“All spells at their heart are either saying please or thank you,” according to solitary Pagan witch Tylluan Penry, and I’m inclined to agree. Here’s a simple spell for saying please on Spring Equinox.
Before beginning, decide who you’ll ask, and where you’ll do the asking. Then make an altar, but don’t overdo it. At a minimum you’ll need a candle and supplies for the spell: seeds, soil, water, and a biodegradable container to use as a planter for each person participating. (In our upcoming Spring Equinox circle for First UU Pagan Alliance, we’ll make planters from empty toilet paper rolls.) Have pencils or markers on hand, too.

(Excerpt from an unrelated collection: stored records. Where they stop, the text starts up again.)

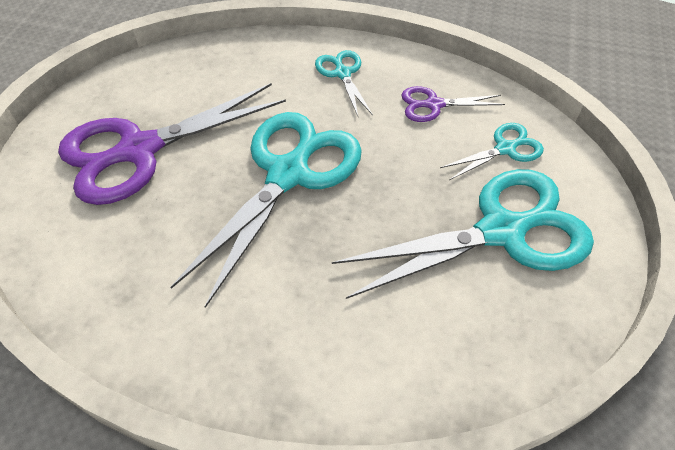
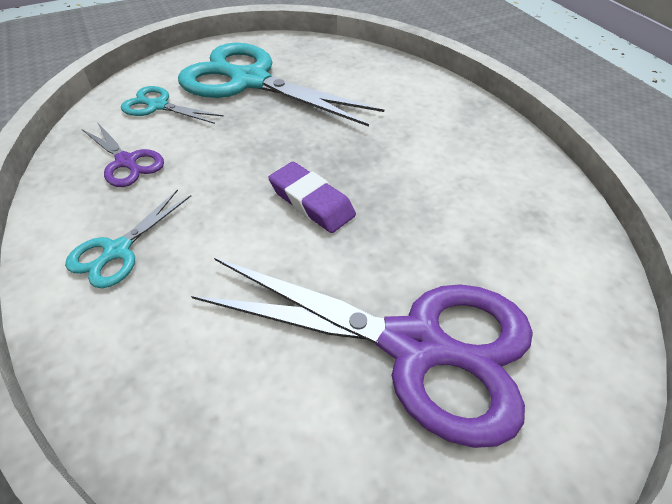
camera: 130 degrees left, 5 degrees down
(288, 175) = (311, 202): turquoise scissors -> purple eraser

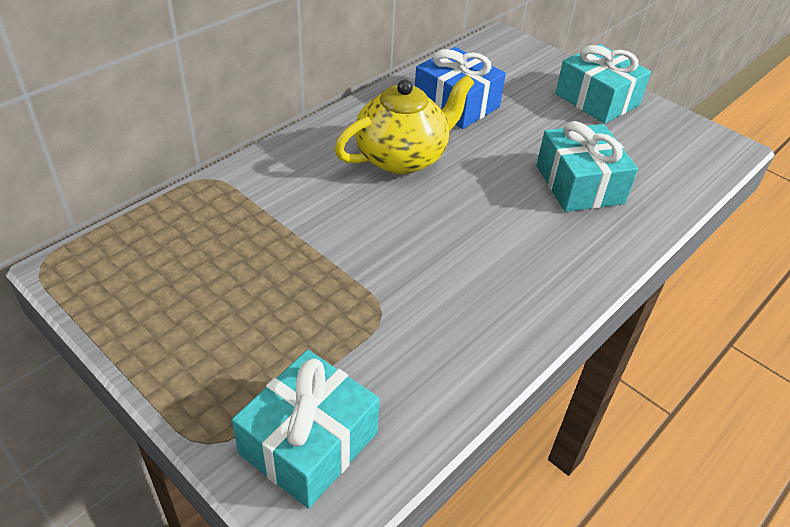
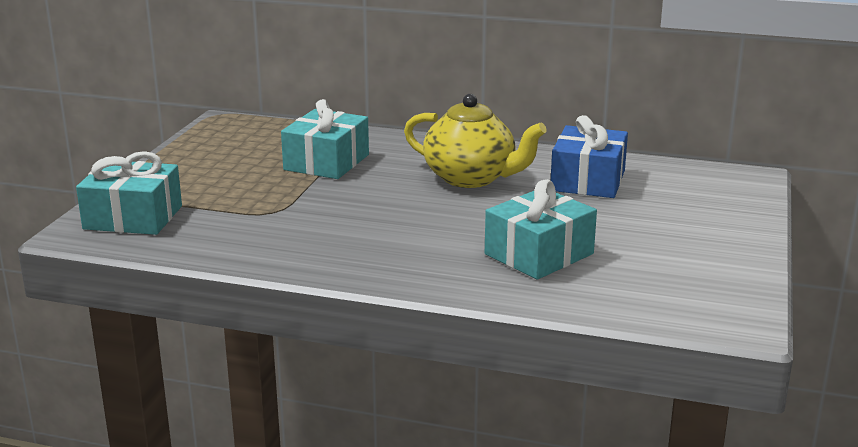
camera: 65 degrees right, 20 degrees down
(597, 99) = (712, 239): turquoise gift -> turquoise gift (326, 162)

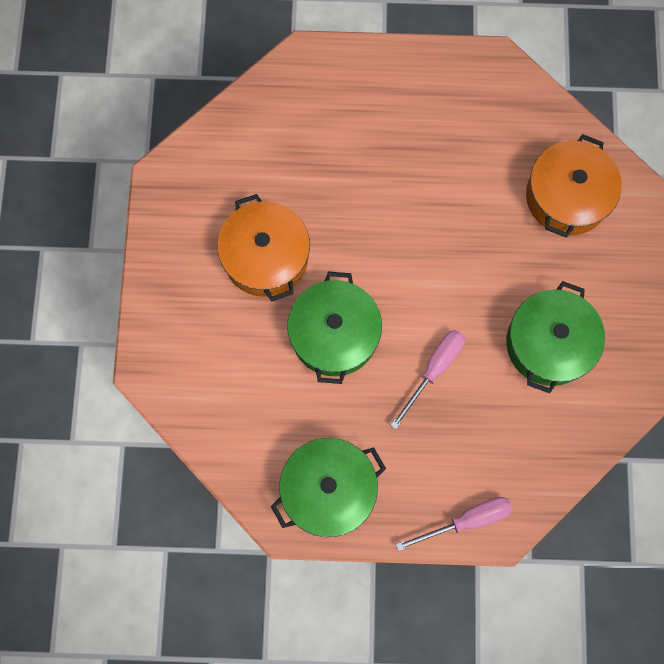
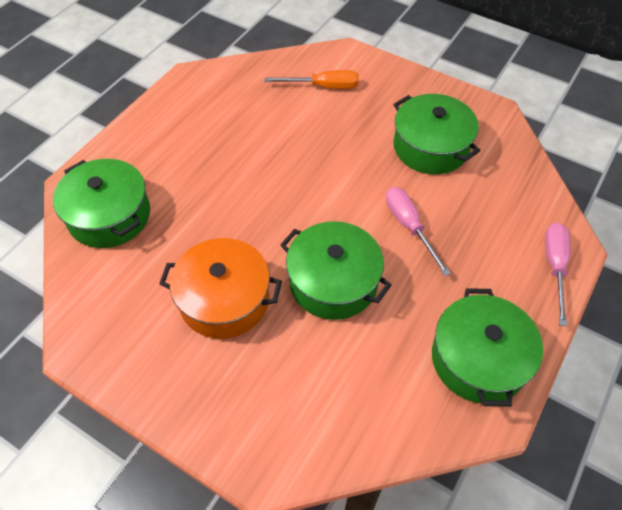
camera: 60 degrees left, 20 degrees down
(290, 110) = (109, 216): none -> green pot
(567, 197) = (323, 87): orange pot -> orange screwdriver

First ground. Then light the candle and say, “This candle represents hearth fire. I light it now and bring the flame of wisdom into my spell.”
You may wish to say something like, “This is my sacred hearth, where I am going to ask for aid on Spring Equinox. I ask that my gods/Spirit/the Universe witness this ritual.”
Consider a change you’d like to make, a perspective or behavior you’d like to change, or a goal you’d like to achieve. Be specific, and choose something achievable to which you’re willing to commit time and effort. Holding your intention in mind, draw symbols of intention on the planter, plant the seeds, and say the spell:
As the nights shrink down,
So this seed goes underground.
By the seed and by the root,
By the shoot and by the flower,
As the daylight grows in power,
So the thing I wish grows strong.*
Water the newly planted seeds, and say thank you to whomever you addressed your request for aid. Now’s the time to make an appropriate offering.
Your seeds won’t sprout, of course, if you neglect them after saying the spell. Neither will your intention take root, if you’re not willing to work for it yourself.
In the name of the Bee–
And the Butterfly–
And the Breeze**– May it be so!
* I like to cite my sources, but this one’s difficult to identify. It’s an adaptation of a spell that might have come from the blog Hearth and Home Witchery, but I can’t find the original post.
**A benediction by Emily Dickinson that I picked up from Laura Perry, who practices Modern Minoan Paganism.